Source material:
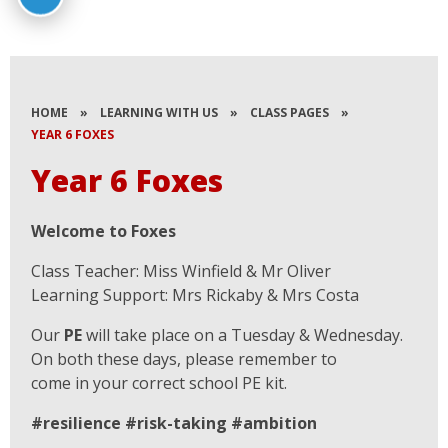
HOME
»
LEARNING WITH US
»
CLASS PAGES
»
YEAR 6 FOXES
Year 6 Foxes
Welcome to Foxes
Class Teacher: Miss Winfield & Mr Oliver
Learning Support: Mrs Rickaby & Mrs Costa
Our
PE
will take place on a Tuesday & Wednesday.
On both these days, please remember to
come in your correct school PE kit.
#resilience #risk-taking #ambition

Aim of the exercise:
Your copy of the data above should match it exactly, apart from the images.

Output for this exercise:
HOME
»
LEARNING WITH US
»
CLASS PAGES
»
YEAR 6 FOXES
Year 6 Foxes
Welcome to Foxes
Class Teacher: Miss Winfield & Mr Oliver
Learning Support: Mrs Rickaby & Mrs Costa
Our
PE
will take place on a Tuesday & Wednesday.
On both these days, please remember to
come in your correct school PE kit.
#resilience #risk-taking #ambition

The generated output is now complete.